◆ **PROVIDED DATA**
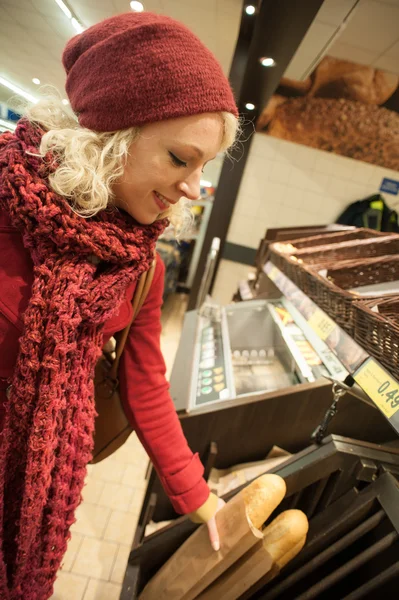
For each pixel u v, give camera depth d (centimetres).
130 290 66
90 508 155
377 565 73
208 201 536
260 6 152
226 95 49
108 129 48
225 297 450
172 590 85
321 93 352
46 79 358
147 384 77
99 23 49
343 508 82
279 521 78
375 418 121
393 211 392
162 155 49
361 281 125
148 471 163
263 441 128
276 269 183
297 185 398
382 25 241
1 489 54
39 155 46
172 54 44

◆ **WHAT IS NEEDED**
Each line of the material above should be set down exactly, with no pictures.

◆ **OUTPUT OF THE TASK**
For each pixel u v, give camera depth d (centimetres).
130 290 66
90 508 155
377 565 73
208 201 536
260 6 152
226 95 49
108 129 48
225 297 450
172 590 85
321 93 352
46 79 358
147 384 77
99 23 49
343 508 82
279 521 78
375 418 121
393 211 392
162 155 49
361 281 125
148 471 163
263 441 128
276 269 183
297 185 398
382 25 241
1 489 54
39 155 46
172 54 44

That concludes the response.